Atlantean Antiquities
James Gielow began work on his most recent photography series, Atlantean Antiquities: As Accessioned by Plato, circa 360 B.C., in early 2009. The images in Atlantean Antiquities merge classic Greek and Roman portrait busts (shot on location at the Getty Museum in Malibu, CA) with human facial features (most prominently the eyes, belonging to the artists personal friends). Recalling the ancients technique of painting the eyes of the statues (or replacing them with semi-precious stones or gems) in order to make them appear more life-like, Gielow turns the table on this perverse strategy and shifts the dominant art/viewer position, in effect presenting the work of art as the observer.
The resulting constructed images, which he admits are designed to induce a sense of awkwardness from the viewer, interweave the real and the artificial and provide a provocative and humorous commentary to classical character studies, alternately seductive and repellent.
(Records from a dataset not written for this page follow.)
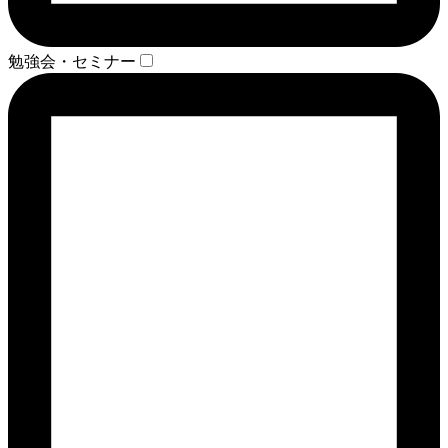
勉強会・セミナー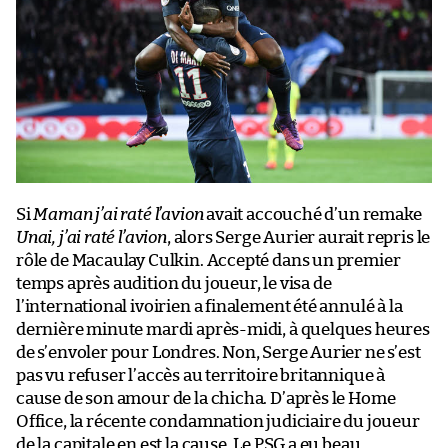
Si
Maman j’ai raté l’avion
avait accouché d’un remake
Unai, j’ai raté l’avion
, alors Serge Aurier aurait repris le
rôle de Macaulay Culkin. Accepté dans un premier
temps après audition du joueur, le visa de
l’international ivoirien a finalement été annulé à la
dernière minute mardi après-midi, à quelques heures
de s’envoler pour Londres. Non, Serge Aurier ne s’est
pas vu refuser l’accès au territoire britannique à
cause de son amour de la chicha. D’après le Home
Office, la récente condamnation judiciaire du joueur
de la capitale en est la cause. Le PSG a eu beau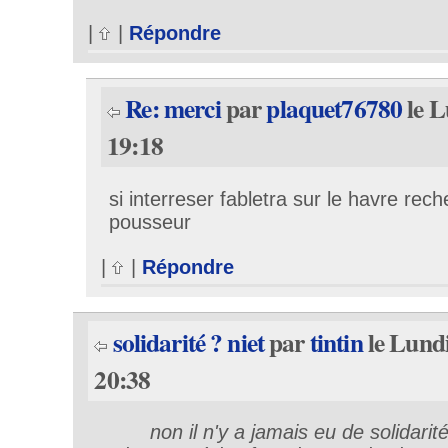
|
|
Répondre
Re: merci
par
plaquet76780
le L
19:18
si interreser fabletra sur le havre rec
pousseur
|
|
Répondre
solidarité ? niet
par
tintin
le Lundi
20:38
non il n'y a jamais eu de solidarité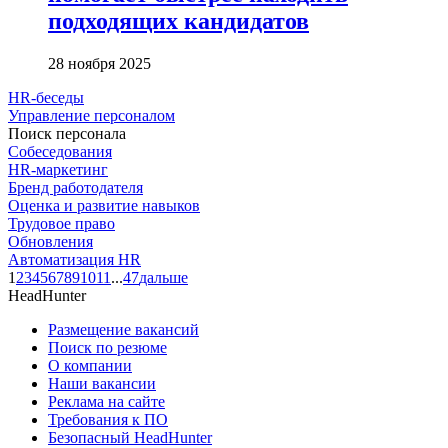
подходящих кандидатов
28 ноября 2025
HR-беседы
Управление персоналом
Поиск персонала
Собеседования
HR-маркетинг
Бренд работодателя
Оценка и развитие навыков
Трудовое право
Обновления
Автоматизация HR
1
2
3
4
5
6
7
8
9
10
11
...
47
дальше
HeadHunter
Размещение вакансий
Поиск по резюме
О компании
Наши вакансии
Реклама на сайте
Требования к ПО
Безопасный HeadHunter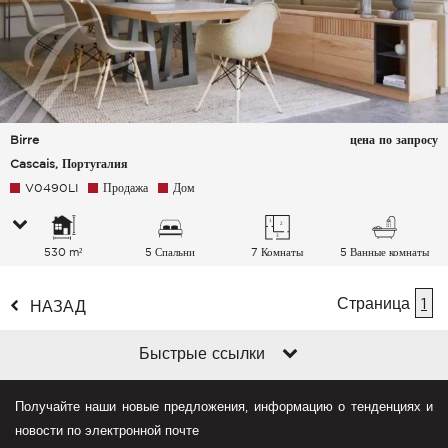
Birre
цена по запросу
Cascais, Португалия
V0490LI
Продажа
Дом
530 m²
5 Спальни
7 Комнаты
5 Ванные комнаты
Страница
1
НАЗАД
Быстрые ссылки
Получайте наши новые предложения, информацию о тенденциях и
новости по электронной почте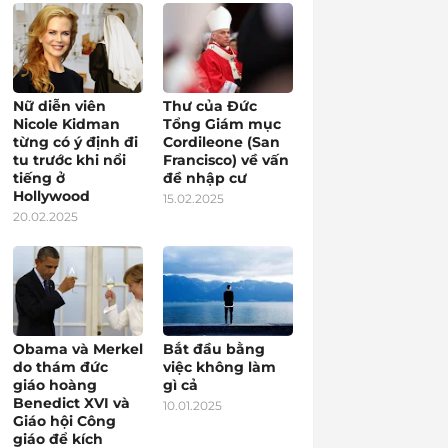
Nữ diễn viên
Thư của Đức
Nicole Kidman
Tổng Giám mục
từng có ý định đi
Cordileone (San
tu trước khi nổi
Francisco) về vấn
tiếng ở
đề nhập cư
Hollywood
15.02.2025
20.02.2025
Obama và Merkel
Bắt đầu bằng
do thám đức
việc không làm
giáo hoàng
gì cả
Benedict XVI và
10.01.2025
Giáo hội Công
giáo để kích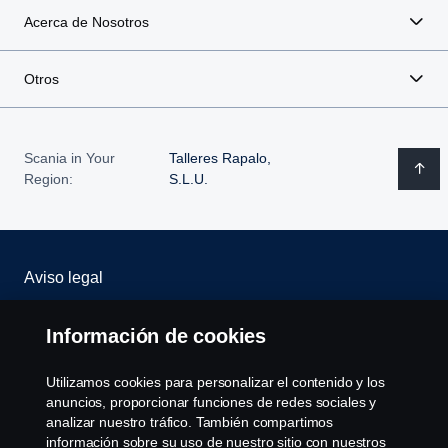
Acerca de Nosotros
Otros
Scania in Your
Talleres Rapalo,
Region:
S.L.U.
Aviso legal
Declaración de privacidad
Información de cookies
Trabaja con nosotros
Utilizamos cookies para personalizar el contenido y los
anuncios, proporcionar funciones de redes sociales y
Política de cookies
analizar nuestro tráfico. También compartimos
información sobre su uso de nuestro sitio con nuestros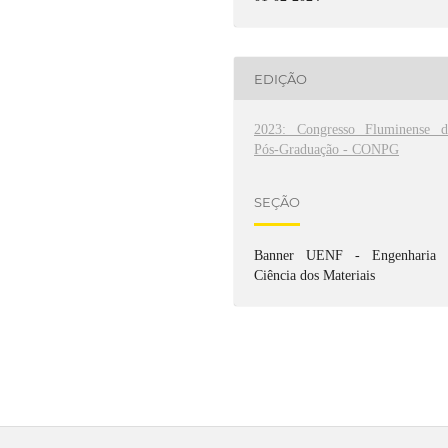
EDIÇÃO
2023: Congresso Fluminense d
Pós-Graduação - CONPG
SEÇÃO
Banner UENF - Engenharia 
Ciência dos Materiais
Some of the images from this limited edition series were originally exhibited in the group exhibition Garages in San Diego (May 2009), and will be included in the forthcoming exhibition SOCIAL CLIMBING / Part I: On the Move, at Luis De Jesus Seminal Projects, San Diego, from August 8 through September 26, 2009.
James is currently working on a new photography series which he describes as Swifts Gullivers Travels meets early 1970s David Bowie.